§ TASK TO COMPLETE
Your output should be the entries below, exact in every detail.

§ EXTRACTED ENTRIES
------
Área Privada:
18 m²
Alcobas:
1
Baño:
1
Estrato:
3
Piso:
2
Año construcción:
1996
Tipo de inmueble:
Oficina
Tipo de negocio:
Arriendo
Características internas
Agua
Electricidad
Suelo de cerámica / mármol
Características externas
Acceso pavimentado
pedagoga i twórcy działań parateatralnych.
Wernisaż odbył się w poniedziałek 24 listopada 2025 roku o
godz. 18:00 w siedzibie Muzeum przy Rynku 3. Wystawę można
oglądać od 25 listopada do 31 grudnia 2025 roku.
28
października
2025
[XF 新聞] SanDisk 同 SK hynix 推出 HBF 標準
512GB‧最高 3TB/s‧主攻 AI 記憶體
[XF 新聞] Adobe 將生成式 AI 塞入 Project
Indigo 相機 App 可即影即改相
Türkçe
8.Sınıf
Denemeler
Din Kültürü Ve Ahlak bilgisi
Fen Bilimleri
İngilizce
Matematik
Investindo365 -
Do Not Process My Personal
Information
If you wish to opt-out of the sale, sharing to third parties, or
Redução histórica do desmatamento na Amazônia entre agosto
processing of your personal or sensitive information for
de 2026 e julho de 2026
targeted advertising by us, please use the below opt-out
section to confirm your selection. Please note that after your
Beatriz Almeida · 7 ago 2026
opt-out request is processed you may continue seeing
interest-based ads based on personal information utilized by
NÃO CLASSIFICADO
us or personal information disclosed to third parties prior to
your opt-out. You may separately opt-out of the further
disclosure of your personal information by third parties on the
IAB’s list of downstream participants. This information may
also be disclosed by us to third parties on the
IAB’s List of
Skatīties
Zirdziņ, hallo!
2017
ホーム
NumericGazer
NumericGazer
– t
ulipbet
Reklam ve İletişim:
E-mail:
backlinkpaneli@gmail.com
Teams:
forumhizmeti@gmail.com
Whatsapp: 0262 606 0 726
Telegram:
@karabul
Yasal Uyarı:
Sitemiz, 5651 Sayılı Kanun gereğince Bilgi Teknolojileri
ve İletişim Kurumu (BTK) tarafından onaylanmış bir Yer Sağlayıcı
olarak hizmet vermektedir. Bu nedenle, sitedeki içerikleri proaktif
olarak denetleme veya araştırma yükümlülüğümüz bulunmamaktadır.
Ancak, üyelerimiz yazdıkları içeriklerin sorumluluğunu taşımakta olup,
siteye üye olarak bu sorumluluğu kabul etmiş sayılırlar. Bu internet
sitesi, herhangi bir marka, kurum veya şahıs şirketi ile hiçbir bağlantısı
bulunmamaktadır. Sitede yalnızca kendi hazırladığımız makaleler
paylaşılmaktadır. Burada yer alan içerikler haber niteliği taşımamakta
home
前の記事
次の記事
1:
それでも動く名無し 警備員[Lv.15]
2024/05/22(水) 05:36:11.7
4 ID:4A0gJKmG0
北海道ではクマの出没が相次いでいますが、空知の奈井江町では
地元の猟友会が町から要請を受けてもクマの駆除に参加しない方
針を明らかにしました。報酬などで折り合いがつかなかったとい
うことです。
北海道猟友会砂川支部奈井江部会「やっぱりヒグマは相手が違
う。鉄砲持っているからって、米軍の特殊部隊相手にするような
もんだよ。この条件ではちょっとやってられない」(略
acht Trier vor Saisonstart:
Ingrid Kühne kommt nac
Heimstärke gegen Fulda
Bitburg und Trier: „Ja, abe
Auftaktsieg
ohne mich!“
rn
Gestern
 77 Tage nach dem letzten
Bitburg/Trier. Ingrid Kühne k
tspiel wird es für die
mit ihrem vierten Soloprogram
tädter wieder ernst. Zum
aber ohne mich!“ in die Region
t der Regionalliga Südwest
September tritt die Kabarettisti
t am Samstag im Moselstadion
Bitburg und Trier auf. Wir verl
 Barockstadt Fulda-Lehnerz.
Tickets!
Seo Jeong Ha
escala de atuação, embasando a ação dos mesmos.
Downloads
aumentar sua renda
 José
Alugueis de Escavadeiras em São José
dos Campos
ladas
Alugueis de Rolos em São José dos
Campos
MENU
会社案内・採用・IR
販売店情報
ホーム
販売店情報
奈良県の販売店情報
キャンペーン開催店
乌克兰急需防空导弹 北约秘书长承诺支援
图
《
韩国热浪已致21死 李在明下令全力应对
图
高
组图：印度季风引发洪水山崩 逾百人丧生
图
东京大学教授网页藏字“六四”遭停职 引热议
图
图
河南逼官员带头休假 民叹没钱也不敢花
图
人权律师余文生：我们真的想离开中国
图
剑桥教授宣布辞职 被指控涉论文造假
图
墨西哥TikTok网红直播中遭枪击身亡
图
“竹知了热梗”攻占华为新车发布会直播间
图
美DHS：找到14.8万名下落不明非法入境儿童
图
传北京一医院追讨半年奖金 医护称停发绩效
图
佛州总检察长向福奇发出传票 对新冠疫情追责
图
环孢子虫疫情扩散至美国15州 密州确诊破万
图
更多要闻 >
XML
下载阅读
------
§ RESPONSE
Área Privada:
18 m²
Alcobas:
1
Baño:
1
Estrato:
3
Piso:
2
Año construcción:
1996
Tipo de inmueble:
Oficina
Tipo de negocio:
Arriendo
Características internas
Agua
Electricidad
Suelo de cerámica / mármol
Características externas
Acceso pavimentado
pedagoga i twórcy działań parateatralnych.
Wernisaż odbył się w poniedziałek 24 listopada 2025 roku o
godz. 18:00 w siedzibie Muzeum przy Rynku 3. Wystawę można
oglądać od 25 listopada do 31 grudnia 2025 roku.
28
października
2025
[XF 新聞] SanDisk 同 SK hynix 推出 HBF 標準
512GB‧最高 3TB/s‧主攻 AI 記憶體
[XF 新聞] Adobe 將生成式 AI 塞入 Project
Indigo 相機 App 可即影即改相
Türkçe
8.Sınıf
Denemeler
Din Kültürü Ve Ahlak bilgisi
Fen Bilimleri
İngilizce
Matematik
Investindo365 -
Do Not Process My Personal
Information
If you wish to opt-out of the sale, sharing to third parties, or
Redução histórica do desmatamento na Amazônia entre agosto
processing of your personal or sensitive information for
de 2026 e julho de 2026
targeted advertising by us, please use the below opt-out
section to confirm your selection. Please note that after your
Beatriz Almeida · 7 ago 2026
opt-out request is processed you may continue seeing
interest-based ads based on personal information utilized by
NÃO CLASSIFICADO
us or personal information disclosed to third parties prior to
your opt-out. You may separately opt-out of the further
disclosure of your personal information by third parties on the
IAB’s list of downstream participants. This information may
also be disclosed by us to third parties on the
IAB’s List of
Skatīties
Zirdziņ, hallo!
2017
ホーム
NumericGazer
NumericGazer
– t
ulipbet
Reklam ve İletişim:
E-mail:
backlinkpaneli@gmail.com
Teams:
forumhizmeti@gmail.com
Whatsapp: 0262 606 0 726
Telegram:
@karabul
Yasal Uyarı:
Sitemiz, 5651 Sayılı Kanun gereğince Bilgi Teknolojileri
ve İletişim Kurumu (BTK) tarafından onaylanmış bir Yer Sağlayıcı
olarak hizmet vermektedir. Bu nedenle, sitedeki içerikleri proaktif
olarak denetleme veya araştırma yükümlülüğümüz bulunmamaktadır.
Ancak, üyelerimiz yazdıkları içeriklerin sorumluluğunu taşımakta olup,
siteye üye olarak bu sorumluluğu kabul etmiş sayılırlar. Bu internet
sitesi, herhangi bir marka, kurum veya şahıs şirketi ile hiçbir bağlantısı
bulunmamaktadır. Sitede yalnızca kendi hazırladığımız makaleler
paylaşılmaktadır. Burada yer alan içerikler haber niteliği taşımamakta
home
前の記事
次の記事
1:
それでも動く名無し 警備員[Lv.15]
2024/05/22(水) 05:36:11.7
4 ID:4A0gJKmG0
北海道ではクマの出没が相次いでいますが、空知の奈井江町では
地元の猟友会が町から要請を受けてもクマの駆除に参加しない方
針を明らかにしました。報酬などで折り合いがつかなかったとい
うことです。
北海道猟友会砂川支部奈井江部会「やっぱりヒグマは相手が違
う。鉄砲持っているからって、米軍の特殊部隊相手にするような
もんだよ。この条件ではちょっとやってられない」(略
acht Trier vor Saisonstart:
Ingrid Kühne kommt nac
Heimstärke gegen Fulda
Bitburg und Trier: „Ja, abe
Auftaktsieg
ohne mich!“
rn
Gestern
 77 Tage nach dem letzten
Bitburg/Trier. Ingrid Kühne k
tspiel wird es für die
mit ihrem vierten Soloprogram
tädter wieder ernst. Zum
aber ohne mich!“ in die Region
t der Regionalliga Südwest
September tritt die Kabarettisti
t am Samstag im Moselstadion
Bitburg und Trier auf. Wir verl
 Barockstadt Fulda-Lehnerz.
Tickets!
Seo Jeong Ha
escala de atuação, embasando a ação dos mesmos.
Downloads
aumentar sua renda
 José
Alugueis de Escavadeiras em São José
dos Campos
ladas
Alugueis de Rolos em São José dos
Campos
MENU
会社案内・採用・IR
販売店情報
ホーム
販売店情報
奈良県の販売店情報
キャンペーン開催店
乌克兰急需防空导弹 北约秘书长承诺支援
图
《
韩国热浪已致21死 李在明下令全力应对
图
高
组图：印度季风引发洪水山崩 逾百人丧生
图
东京大学教授网页藏字“六四”遭停职 引热议
图
图
河南逼官员带头休假 民叹没钱也不敢花
图
人权律师余文生：我们真的想离开中国
图
剑桥教授宣布辞职 被指控涉论文造假
图
墨西哥TikTok网红直播中遭枪击身亡
图
“竹知了热梗”攻占华为新车发布会直播间
图
美DHS：找到14.8万名下落不明非法入境儿童
图
传北京一医院追讨半年奖金 医护称停发绩效
图
佛州总检察长向福奇发出传票 对新冠疫情追责
图
环孢子虫疫情扩散至美国15州 密州确诊破万
图
更多要闻 >
XML
下载阅读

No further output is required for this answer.